ABOUT THIS TASK>
Nothing but the lines from the one containing "(865, 437) = (229, 449): none -> beige candle" through the end of the entries below should be set down, each exactly as written.

***** INPUT FOR THIS TASK

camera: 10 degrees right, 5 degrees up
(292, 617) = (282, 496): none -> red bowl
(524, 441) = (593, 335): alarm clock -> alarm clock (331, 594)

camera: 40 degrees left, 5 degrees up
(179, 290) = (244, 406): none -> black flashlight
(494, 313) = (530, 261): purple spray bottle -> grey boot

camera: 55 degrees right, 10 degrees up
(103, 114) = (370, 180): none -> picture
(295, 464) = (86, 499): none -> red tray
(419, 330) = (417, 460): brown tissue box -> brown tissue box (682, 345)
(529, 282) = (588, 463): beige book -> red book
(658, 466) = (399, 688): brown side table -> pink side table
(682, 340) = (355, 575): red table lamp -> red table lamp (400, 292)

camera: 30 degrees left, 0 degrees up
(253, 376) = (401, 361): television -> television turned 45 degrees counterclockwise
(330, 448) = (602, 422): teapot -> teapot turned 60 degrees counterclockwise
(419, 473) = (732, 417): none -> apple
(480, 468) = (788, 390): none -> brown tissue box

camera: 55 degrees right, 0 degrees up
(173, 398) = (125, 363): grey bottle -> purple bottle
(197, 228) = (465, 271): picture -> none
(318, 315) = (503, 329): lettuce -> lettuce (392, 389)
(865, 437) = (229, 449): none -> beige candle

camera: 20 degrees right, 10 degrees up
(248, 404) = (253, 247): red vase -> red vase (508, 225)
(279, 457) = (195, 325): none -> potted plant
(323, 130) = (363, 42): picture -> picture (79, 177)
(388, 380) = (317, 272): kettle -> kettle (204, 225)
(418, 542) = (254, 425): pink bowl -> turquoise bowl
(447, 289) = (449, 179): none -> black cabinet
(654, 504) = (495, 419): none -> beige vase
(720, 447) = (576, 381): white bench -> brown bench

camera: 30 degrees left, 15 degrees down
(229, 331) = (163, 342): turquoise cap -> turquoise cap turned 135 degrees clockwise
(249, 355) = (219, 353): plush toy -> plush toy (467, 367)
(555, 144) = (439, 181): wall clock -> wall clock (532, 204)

**********

SOLUTION TO THIS TASK>
(865, 437) = (229, 449): none -> beige candle

camera: 20 degrees right, 10 degrees up
(248, 404) = (253, 247): red vase -> red vase (508, 225)
(279, 457) = (195, 325): none -> potted plant
(323, 130) = (363, 42): picture -> picture (79, 177)
(388, 380) = (317, 272): kettle -> kettle (204, 225)
(418, 542) = (254, 425): pink bowl -> turquoise bowl
(447, 289) = (449, 179): none -> black cabinet
(654, 504) = (495, 419): none -> beige vase
(720, 447) = (576, 381): white bench -> brown bench

camera: 30 degrees left, 15 degrees down
(229, 331) = (163, 342): turquoise cap -> turquoise cap turned 135 degrees clockwise
(249, 355) = (219, 353): plush toy -> plush toy (467, 367)
(555, 144) = (439, 181): wall clock -> wall clock (532, 204)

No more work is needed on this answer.